25 Kasım biliyorsunuz Kadına Yönelik Uluslararası Şiddetle Mücadele Günü. O yüzden de takvimsel olarak o gün biz kadınlar için önemli. Zaten 25 Kasım’ı da bizler örgütleyeceğiz. O gün şiddete karşı, ‘kadın cinayetlerini acil önle’ diyerek sokağa çıkacağız. Mücadele günü, sesimizi daha çok çıkardığımız sokakta olduğumuz yan yana gelebildiğimiz bir gün. Bütün kadınları 25 Kasım’da sokağa çağıran oraya da davet eden bir gün. Nerede olursa olsun, şiddete karşı sesini çıkartabildiği bir gün. O gün bizler için önemli bir gün. Bir mücadele tarihi de var. Türkiye de yıllardır bizim sokakta olduğumuz, çığlığımızın bir nebze de olsa biraz daha fazla çıktığı bir gün.

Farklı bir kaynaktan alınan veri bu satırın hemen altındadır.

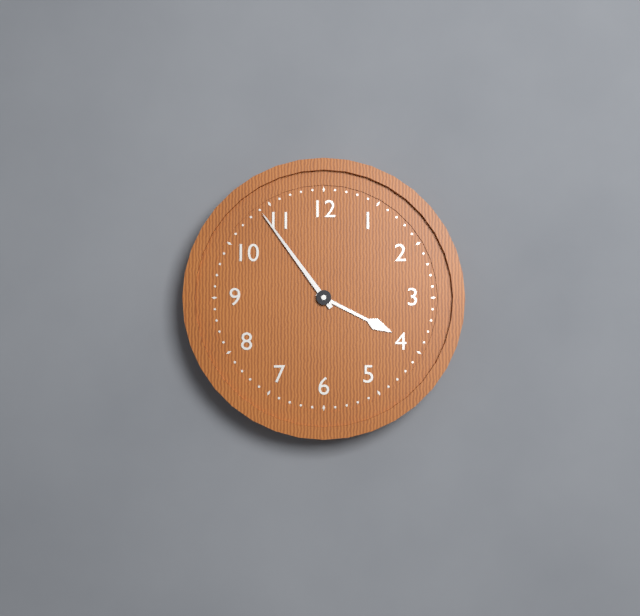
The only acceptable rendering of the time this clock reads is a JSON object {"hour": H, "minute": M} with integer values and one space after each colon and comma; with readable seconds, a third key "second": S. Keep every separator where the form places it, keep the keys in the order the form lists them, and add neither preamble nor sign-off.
{"hour": 3, "minute": 54}
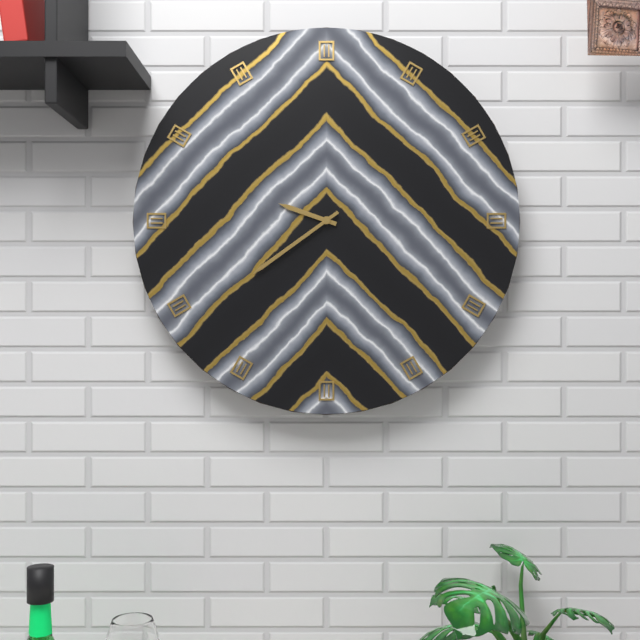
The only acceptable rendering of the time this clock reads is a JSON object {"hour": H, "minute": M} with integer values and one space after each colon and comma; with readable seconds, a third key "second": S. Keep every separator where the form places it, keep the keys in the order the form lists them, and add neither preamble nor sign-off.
{"hour": 9, "minute": 39}
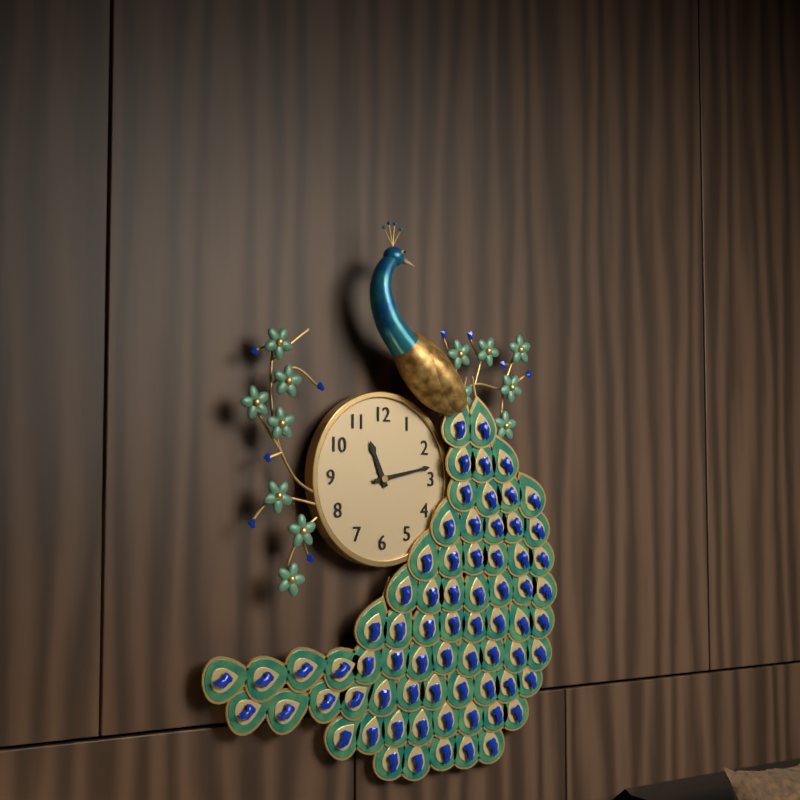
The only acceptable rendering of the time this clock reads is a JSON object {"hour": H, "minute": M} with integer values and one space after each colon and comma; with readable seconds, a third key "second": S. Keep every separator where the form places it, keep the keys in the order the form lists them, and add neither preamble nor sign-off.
{"hour": 11, "minute": 13}
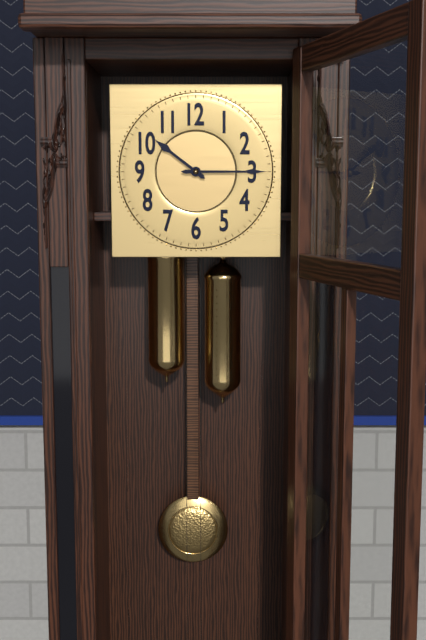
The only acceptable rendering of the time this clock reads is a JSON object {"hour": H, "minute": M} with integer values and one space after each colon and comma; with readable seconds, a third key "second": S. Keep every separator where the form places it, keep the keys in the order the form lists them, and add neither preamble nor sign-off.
{"hour": 10, "minute": 15}
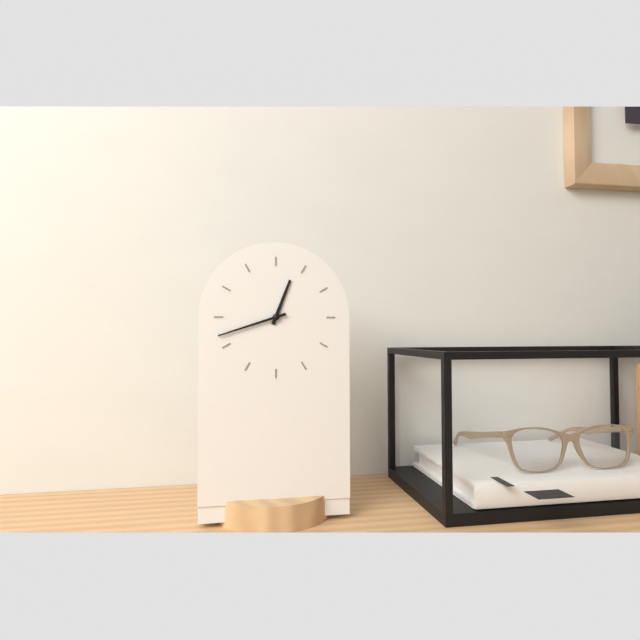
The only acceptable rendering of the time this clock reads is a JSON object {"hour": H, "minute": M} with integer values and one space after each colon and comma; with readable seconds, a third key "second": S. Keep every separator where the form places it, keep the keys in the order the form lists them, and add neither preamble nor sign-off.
{"hour": 12, "minute": 42}
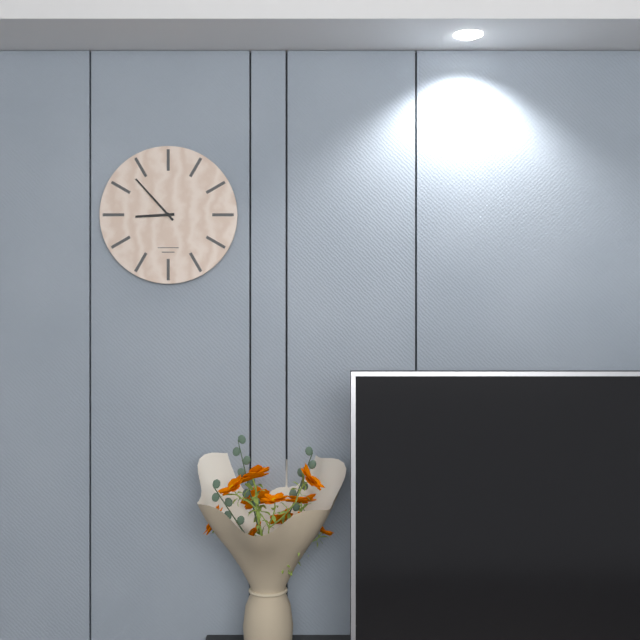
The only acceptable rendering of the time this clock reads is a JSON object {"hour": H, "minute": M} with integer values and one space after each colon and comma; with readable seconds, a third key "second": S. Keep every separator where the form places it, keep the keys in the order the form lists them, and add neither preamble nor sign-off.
{"hour": 8, "minute": 53}
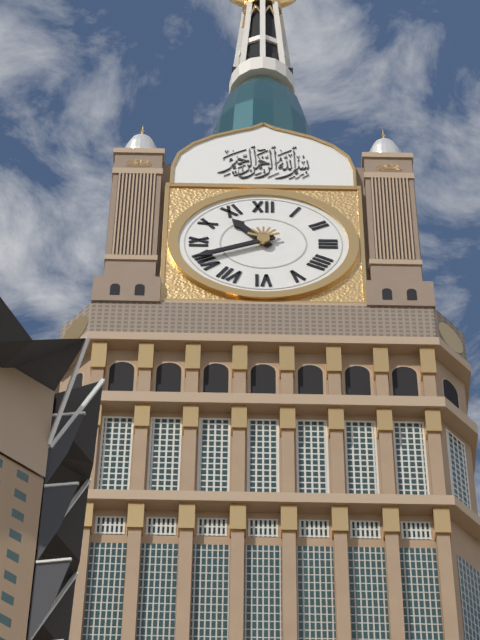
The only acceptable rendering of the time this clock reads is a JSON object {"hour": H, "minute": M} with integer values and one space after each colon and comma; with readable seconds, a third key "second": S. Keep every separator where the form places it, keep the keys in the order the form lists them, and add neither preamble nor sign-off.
{"hour": 10, "minute": 41}
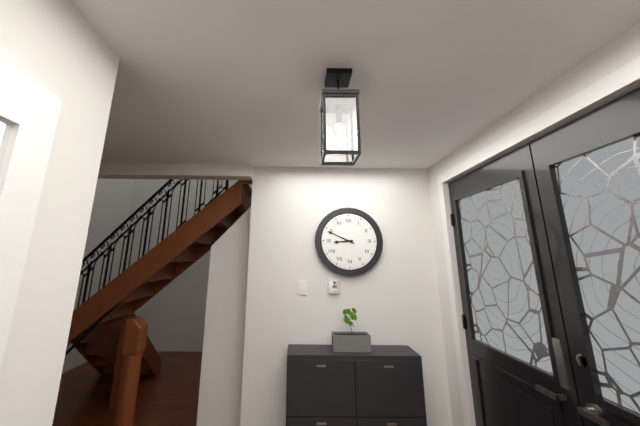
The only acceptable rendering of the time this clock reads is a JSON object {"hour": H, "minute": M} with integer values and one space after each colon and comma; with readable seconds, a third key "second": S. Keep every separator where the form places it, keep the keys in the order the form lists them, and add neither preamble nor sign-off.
{"hour": 8, "minute": 49}
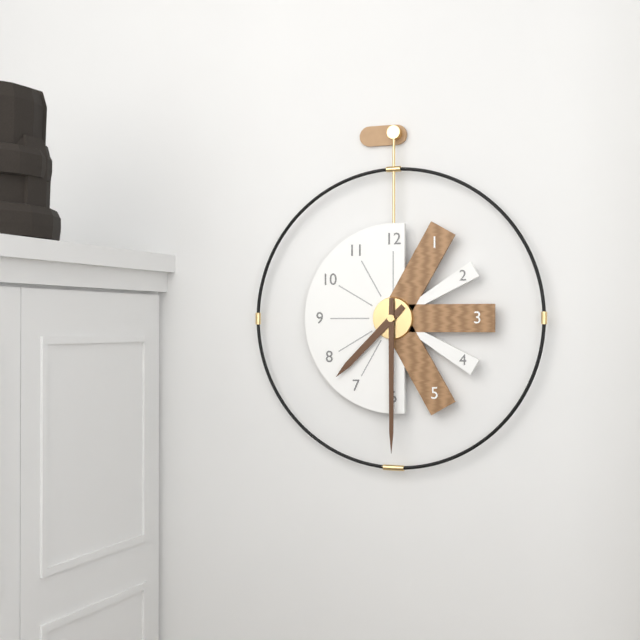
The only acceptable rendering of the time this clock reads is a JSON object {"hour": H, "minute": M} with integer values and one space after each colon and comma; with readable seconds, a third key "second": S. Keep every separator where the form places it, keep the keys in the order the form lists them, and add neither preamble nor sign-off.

*Kampanya için bir çağrınız var mı?
“25 Kasım’a kadar her gün bütün kadınları erkek şiddetine karşı 20.00’da bulundukları yerlerde küçük de olsa ses çıkarsınlar. Bu sese ses olmalarını, ortak olmalarını, mücadele etmelerini istiyoruz. Çıkardıkları sesi çoğaltmaları, her gün bunu yapmalarını istiyoruz.”
25 Kasım’a kadar her gün bütün kadınları erkek şiddetine karşı 20.00’da bulundukları yerlerde küçük de olsa ses çıkarsınlar. Bu sese ses olmalarını, ortak olmalarını, mücadele etmelerini istiyoruz. Çıkardıkları sesi çoğaltmaları, her gün bunu yapmalarını istiyoruz. 25 Kasım’da da her sene olduğu gibi bu sene Taksim’de olacağız. Bütün kadınları 25 Kasım’da alanlara davet ediyoruz.